Mandelman scheduled Thursday’s hearing in April to check on the lengthy contract negotiations between nearly 2,000 SFO employees represented by SEIU-USWW and a group of multi-national corporate contractors that employ them, including G2/Menzies, PrimeFlight, Unifi, ABM and Compass/Flix.

Supervisor Rafael Mandelman is arrested as he stands with other demonstrators blocking the road in front of San Francisco International terminal during ICE Out of San Francisco protest at SFO on May Day at San Francisco International Airport on Friday, May 1, 2026, in San Francisco. (Lea Suzuki/San Francisco Chronicle via Getty Images)

The protest and the hearing follow a year of fruitless negotiations with the airport contractors, union representatives said. They also said that the airport contractors have not yet offered a full response to workers’demands.

None of the five contractors involved in the negotiations sent a representative to the hearing, nor did they respond to KQED’s requests for comment.

Throughout the hearing, airport workers shared emotional stories about struggling to make enough to survive in the Bay Area — doing everything from taking on second jobs to subsisting on diets of rice and oatmeal.

And yet, the employees displayed immense pride in their work, sporting T-shirts with the slogan “We Make SFO Fly” splashed across the back.

Noyra Gonzalez, a wheelchair agent who spends her days helping people get to and from their gates, told KQED: “At the end of the day, it’s a very fulfilling job because we’re helping people that actually need the help.”

Gonzalez said that she cannot afford her own apartment and only recently upgraded from her aunt’s couch to a room in a shared home.
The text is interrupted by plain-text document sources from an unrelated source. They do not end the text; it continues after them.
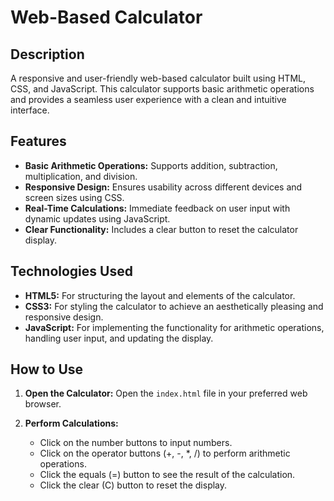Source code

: # Web-Based Calculator

## Description

A responsive and user-friendly web-based calculator built using HTML, CSS, and JavaScript. This calculator supports basic arithmetic operations and provides a seamless user experience with a clean and intuitive interface.

## Features

- **Basic Arithmetic Operations:** Supports addition, subtraction, multiplication, and division.
- **Responsive Design:** Ensures usability across different devices and screen sizes using CSS.
- **Real-Time Calculations:** Immediate feedback on user input with dynamic updates using JavaScript.
- **Clear Functionality:** Includes a clear button to reset the calculator display.

## Technologies Used

- **HTML5:** For structuring the layout and elements of the calculator.
- **CSS3:** For styling the calculator to achieve an aesthetically pleasing and responsive design.
- **JavaScript:** For implementing the functionality for arithmetic operations, handling user input, and updating the display.

## How to Use

1. **Open the Calculator:**
   Open the `index.html` file in your preferred web browser.

2. **Perform Calculations:**
   - Click on the number buttons to input numbers.
   - Click on the operator buttons (+, -, *, /) to perform arithmetic operations.
   - Click the equals (=) button to see the result of the calculation.
   - Click the clear (C) button to reset the display.





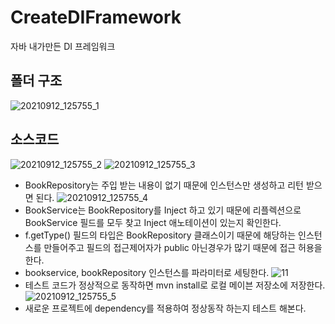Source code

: # CreateDIFramework
자바 내가만든 DI 프레임워크

## 폴더 구조
![20210912_125755_1](https://user-images.githubusercontent.com/35192352/132971549-346850fc-c353-47fb-9969-67774979fa48.png)
## 소스코드
![20210912_125755_2](https://user-images.githubusercontent.com/35192352/132971551-c5efec78-18a5-4f75-80c4-fb913e7d1017.png)
![20210912_125755_3](https://user-images.githubusercontent.com/35192352/132971553-a7fe97e4-40ed-4155-b68c-c07bc26cc79f.png)
- BookRepository는 주입 받는 내용이 없기 때문에 인스턴스만 생성하고 리턴 받으면 된다.
![20210912_125755_4](https://user-images.githubusercontent.com/35192352/132971559-c39bcd36-b884-483d-b583-8af1a87d34bf.png)
- BookService는 BookRepository를 Inject 하고 있기 때문에 리플렉션으로 BookService 필드를 모두 찾고 Inject 애노테이션이 있는지 확인한다.
- f.getType() 필드의 타입은 BookRepository 클래스이기 때문에 해당하는 인스턴스를 만들어주고 필드의 접근제어자가 public 아닌경우가 많기 때문에 접근 허용을 한다.
- bookservice, bookRepository 인스턴스를 파라미터로 세팅한다.
![11](https://user-images.githubusercontent.com/35192352/132971554-69da9d76-e45a-4e4c-a546-864268eee976.png)
- 테스트 코드가 정상적으로 동작하면 mvn install로 로컬 메이븐 저장소에 저장한다.
![20210912_125755_5](https://user-images.githubusercontent.com/35192352/132971561-2422b354-4765-4a07-bd2e-6eff57abbc94.png)
- 새로운 프로젝트에 dependency를 적용하여 정상동작 하는지 테스트 해본다.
“I had to sleep on a couch in order to make ends meet … Many of my co-workers sleep at the parking lot in their cars, and some others sleep in the airport because they have two or three jobs, so they basically live at the airport,” Gonzalez said.

Last year, airport workers in Los Angeles won a $30 an hour wage, to be phased in by 2028. There, a coalition of airlines — along with other industry groups that employ service workers — tried to force a citywide vote on the new laws, claiming they would lead to layoffs and deliver a fresh blow to the tourism industry, after COVID-19 led to major losses, the Los Angeles Times reported.

Sanjay Garla, first vice president of SEIU-USWW, a 50,000-person union that fought for the gains in Los Angeles, said that the low wages are ultimately the airline’s responsibility. The airlines, which set the overall contracting prices, have pushed to keep them low despite record profits, Garla said.

A report by Airport Workers United, a national airport workers union, shared ahead of the meeting, stated that every individual domestic airline in the “Big Four” — American Airlines, Delta Air Lines, Southwest Airlines and United Airlines — saw record revenues in 2025 and net profits of about $39.5 billion.

“It is just such a contrast between the evident wealth of that airport and the working conditions of the lowest wage workers at the airport,” Mandelman told KQED after the hearing.

He confirmed that the board could step in, saying, “We have legislated around the airport in the past, and we could do it again.”

KQED’s Azul Dahlstrom-Eckman contributed to this report.